Van de voeten door de
benen tot de taille moet er een voortdurende stroom van qì zijn.
Wanneer de handen, taille
en voeten bewegen werkt de shén van de ogen eendrachtig samen.
Dit is de "samenwerking tussen boven- en onderlichaam".
Als één
deel niet is gesynchroniseerd, zal er verwarring zijn.
8. Samenwerking tussen
intern en extern.
Tàijíquán
oefent de geest. Daarom wordt gezegd: "de shén is de
leider en het lichaam gehoorzaamd."
Als we de geest
versterken (verhogen) zullen onze bewegingen uiteraard licht en
behendig zijn. De houdingen zijn niet meer dan vol en leeg, openen en sluiten.
Wat we bedoelen met
openen is niet alleen beperkt tot handen en voeten, maar ook de
shén opent. Zo ook met sluiten. We moeten ook begrijpen dan de
shén kan sluiten.
Wanneer het innerlijke en
uiterlijke zijn verenigd als één qì, dan is er
negens een onderbreking.
9. Continuïteit
zonder onderbreking.
De kracht van externe
beoefenaren is onwezenlijk en onhandig. Daarom zien we het beginnen,
eindigen, verder gaan en onderbreken. De oude kracht is uitgeput
voordat de nieuwe geboren is. Op dit niveau wordt iemand gemakkelijk
verslagen door anderen.
Bij
Tàijíquán gebruiken we de geest en niet de
kracht. Van het begin tot het einde zijn er geen onderbrekingen.
Alles is volkomen en ononderbroken, cirkelvormig en oneindig.

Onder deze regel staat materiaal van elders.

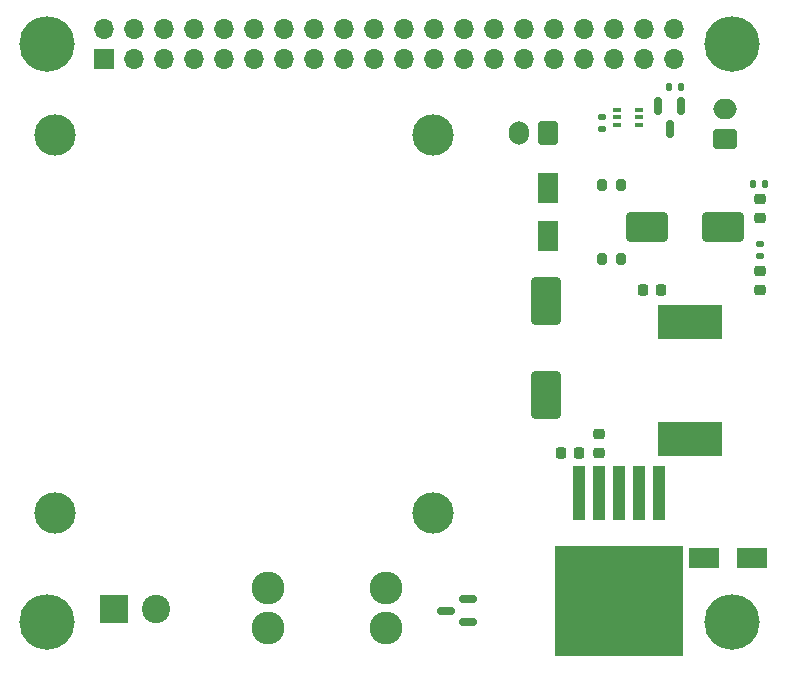
<source format=gbr>
%TF.GenerationSoftware,KiCad,Pcbnew,(6.0.4)*%
%TF.CreationDate,2022-07-12T09:01:25+01:00*%
%TF.ProjectId,PowerPi,506f7765-7250-4692-9e6b-696361645f70,rev?*%
%TF.SameCoordinates,Original*%
%TF.FileFunction,Soldermask,Top*%
%TF.FilePolarity,Negative*%
%FSLAX46Y46*%
G04 Gerber Fmt 4.6, Leading zero omitted, Abs format (unit mm)*
G04 Created by KiCad (PCBNEW (6.0.4)) date 2022-07-12 09:01:25*
%MOMM*%
%LPD*%
G01*
G04 APERTURE LIST*
G04 Aperture macros list*
%AMRoundRect*
0 Rectangle with rounded corners*
0 $1 Rounding radius*
0 $2 $3 $4 $5 $6 $7 $8 $9 X,Y pos of 4 corners*
0 Add a 4 corners polygon primitive as box body*
4,1,4,$2,$3,$4,$5,$6,$7,$8,$9,$2,$3,0*
0 Add four circle primitives for the rounded corners*
1,1,$1+$1,$2,$3*
1,1,$1+$1,$4,$5*
1,1,$1+$1,$6,$7*
1,1,$1+$1,$8,$9*
0 Add four rect primitives between the rounded corners*
20,1,$1+$1,$2,$3,$4,$5,0*
20,1,$1+$1,$4,$5,$6,$7,0*
20,1,$1+$1,$6,$7,$8,$9,0*
20,1,$1+$1,$8,$9,$2,$3,0*%
G04 Aperture macros list end*
%ADD10RoundRect,0.250000X0.750000X-0.600000X0.750000X0.600000X-0.750000X0.600000X-0.750000X-0.600000X0*%
%ADD11O,2.000000X1.700000*%
%ADD12RoundRect,0.135000X0.135000X0.185000X-0.135000X0.185000X-0.135000X-0.185000X0.135000X-0.185000X0*%
%ADD13RoundRect,0.200000X-0.200000X-0.275000X0.200000X-0.275000X0.200000X0.275000X-0.200000X0.275000X0*%
%ADD14R,0.650000X0.400000*%
%ADD15C,4.700000*%
%ADD16R,1.800000X2.500000*%
%ADD17R,2.400000X2.400000*%
%ADD18C,2.400000*%
%ADD19RoundRect,0.225000X0.250000X-0.225000X0.250000X0.225000X-0.250000X0.225000X-0.250000X-0.225000X0*%
%ADD20RoundRect,0.250000X1.500000X1.000000X-1.500000X1.000000X-1.500000X-1.000000X1.500000X-1.000000X0*%
%ADD21RoundRect,0.150000X0.587500X0.150000X-0.587500X0.150000X-0.587500X-0.150000X0.587500X-0.150000X0*%
%ADD22RoundRect,0.135000X-0.185000X0.135000X-0.185000X-0.135000X0.185000X-0.135000X0.185000X0.135000X0*%
%ADD23RoundRect,0.150000X-0.150000X0.587500X-0.150000X-0.587500X0.150000X-0.587500X0.150000X0.587500X0*%
%ADD24RoundRect,0.225000X0.225000X0.250000X-0.225000X0.250000X-0.225000X-0.250000X0.225000X-0.250000X0*%
%ADD25R,1.100000X4.600000*%
%ADD26R,10.800000X9.400000*%
%ADD27C,3.500000*%
%ADD28C,2.780000*%
%ADD29R,2.500000X1.800000*%
%ADD30RoundRect,0.250000X0.600000X0.750000X-0.600000X0.750000X-0.600000X-0.750000X0.600000X-0.750000X0*%
%ADD31O,1.700000X2.000000*%
%ADD32RoundRect,0.250000X1.000000X-1.750000X1.000000X1.750000X-1.000000X1.750000X-1.000000X-1.750000X0*%
%ADD33RoundRect,0.218750X0.256250X-0.218750X0.256250X0.218750X-0.256250X0.218750X-0.256250X-0.218750X0*%
%ADD34R,5.400000X2.900000*%
%ADD35RoundRect,0.135000X0.185000X-0.135000X0.185000X0.135000X-0.185000X0.135000X-0.185000X-0.135000X0*%
%ADD36R,1.700000X1.700000*%
%ADD37O,1.700000X1.700000*%
G04 APERTURE END LIST*
D10*
%TO.C,J8*%
X146200000Y-64800000D03*
D11*
X146200000Y-62300000D03*
%TD*%
D12*
%TO.C,R2*%
X142460000Y-60400000D03*
X141440000Y-60400000D03*
%TD*%
D13*
%TO.C,R9*%
X135775000Y-75000000D03*
X137425000Y-75000000D03*
%TD*%
D14*
%TO.C,Q2*%
X138950000Y-63650000D03*
X138950000Y-63000000D03*
X138950000Y-62350000D03*
X137050000Y-62350000D03*
X137050000Y-63000000D03*
X137050000Y-63650000D03*
%TD*%
D15*
%TO.C,H2*%
X88750000Y-56750000D03*
%TD*%
D16*
%TO.C,D2*%
X131250000Y-69000000D03*
X131250000Y-73000000D03*
%TD*%
D17*
%TO.C,J1*%
X94500000Y-104650000D03*
D18*
X98000000Y-104650000D03*
%TD*%
D19*
%TO.C,C3*%
X135500000Y-91375000D03*
X135500000Y-89825000D03*
%TD*%
D20*
%TO.C,C5*%
X146050000Y-72300000D03*
X139550000Y-72300000D03*
%TD*%
D21*
%TO.C,Q1*%
X124437500Y-105700000D03*
X124437500Y-103800000D03*
X122562500Y-104750000D03*
%TD*%
D22*
%TO.C,R1*%
X135750000Y-62990000D03*
X135750000Y-64010000D03*
%TD*%
D23*
%TO.C,Q3*%
X142450000Y-62062500D03*
X140550000Y-62062500D03*
X141500000Y-63937500D03*
%TD*%
D24*
%TO.C,C4*%
X140775000Y-77600000D03*
X139225000Y-77600000D03*
%TD*%
D25*
%TO.C,U1*%
X140600000Y-94825000D03*
X138900000Y-94825000D03*
X137200000Y-94825000D03*
D26*
X137200000Y-103975000D03*
D25*
X135500000Y-94825000D03*
X133800000Y-94825000D03*
%TD*%
D27*
%TO.C,H5*%
X89500000Y-96500000D03*
%TD*%
D12*
%TO.C,R6*%
X149610000Y-68600000D03*
X148590000Y-68600000D03*
%TD*%
D28*
%TO.C,F1*%
X107540000Y-102800000D03*
X107540000Y-106200000D03*
X117460000Y-106200000D03*
X117460000Y-102800000D03*
%TD*%
D29*
%TO.C,D6*%
X144450000Y-100300000D03*
X148450000Y-100300000D03*
%TD*%
D30*
%TO.C,J3*%
X131250000Y-64350000D03*
D31*
X128750000Y-64350000D03*
%TD*%
D27*
%TO.C,H6*%
X121500000Y-64500000D03*
%TD*%
D32*
%TO.C,C1*%
X131000000Y-86500000D03*
X131000000Y-78500000D03*
%TD*%
D15*
%TO.C,H3*%
X146750000Y-56750000D03*
%TD*%
D27*
%TO.C,H7*%
X89500000Y-64500000D03*
%TD*%
%TO.C,H8*%
X121500000Y-96500000D03*
%TD*%
D24*
%TO.C,C2*%
X133875000Y-91400000D03*
X132325000Y-91400000D03*
%TD*%
D33*
%TO.C,D5*%
X149200000Y-77587500D03*
X149200000Y-76012500D03*
%TD*%
%TO.C,D3*%
X149200000Y-71487500D03*
X149200000Y-69912500D03*
%TD*%
D34*
%TO.C,L1*%
X143200000Y-90250000D03*
X143200000Y-80350000D03*
%TD*%
D35*
%TO.C,R8*%
X149200000Y-74710000D03*
X149200000Y-73690000D03*
%TD*%
D13*
%TO.C,R10*%
X135775000Y-68700000D03*
X137425000Y-68700000D03*
%TD*%
D15*
%TO.C,H1*%
X146750000Y-105750000D03*
%TD*%
%TO.C,H4*%
X88750000Y-105750000D03*
%TD*%
D36*
%TO.C,J6*%
X93620000Y-58020000D03*
D37*
X93620000Y-55480000D03*
X96160000Y-58020000D03*
X96160000Y-55480000D03*
X98700000Y-58020000D03*
X98700000Y-55480000D03*
X101240000Y-58020000D03*
X101240000Y-55480000D03*
X103780000Y-58020000D03*
X103780000Y-55480000D03*
X106320000Y-58020000D03*
X106320000Y-55480000D03*
X108860000Y-58020000D03*
X108860000Y-55480000D03*
X111400000Y-58020000D03*
X111400000Y-55480000D03*
X113940000Y-58020000D03*
X113940000Y-55480000D03*
X116480000Y-58020000D03*
X116480000Y-55480000D03*
X119020000Y-58020000D03*
X119020000Y-55480000D03*
X121560000Y-58020000D03*
X121560000Y-55480000D03*
X124100000Y-58020000D03*
X124100000Y-55480000D03*
X126640000Y-58020000D03*
X126640000Y-55480000D03*
X129180000Y-58020000D03*
X129180000Y-55480000D03*
X131720000Y-58020000D03*
X131720000Y-55480000D03*
X134260000Y-58020000D03*
X134260000Y-55480000D03*
X136800000Y-58020000D03*
X136800000Y-55480000D03*
X139340000Y-58020000D03*
X139340000Y-55480000D03*
X141880000Y-58020000D03*
X141880000Y-55480000D03*
%TD*%
M02*

</source>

Dit is
wat de Klassieken beschrijven als "een grote rivier die stroomt
zonder einde" of als "het bewegen van de energie als het
opwinden van een zijden draad van een cocon".
Dit alles is een uiting
van het begrip van een eenheid van één qì.
10. Zoek rust in beweging.
Beoefenaren van externe
systemen beschouwen sprongen en ineenduiken als bekwaamheid. Zij
putten hun qì uit en zijn na het oefenen zeker buiten adem.
Tàijíquán
gebruikt de rust om op een beweging te reageren. Zelfs als we
bewegen zijn we in rust (onbewegelijk). Daarom is tijdens het
beoefenen van de houdingen des te langzamer bewegen des te beter.
Wanneer iemand zijn/haar beweging vertraagd, wordt de ademhaling
langzaam en diep, de qì kan naar de dantián dalen en je
voorkomt de schadelijke effecten van een verhoogde hartslag.
Studenten die zorgvuldig
nadenken zullen de betekenis van dit bevatten.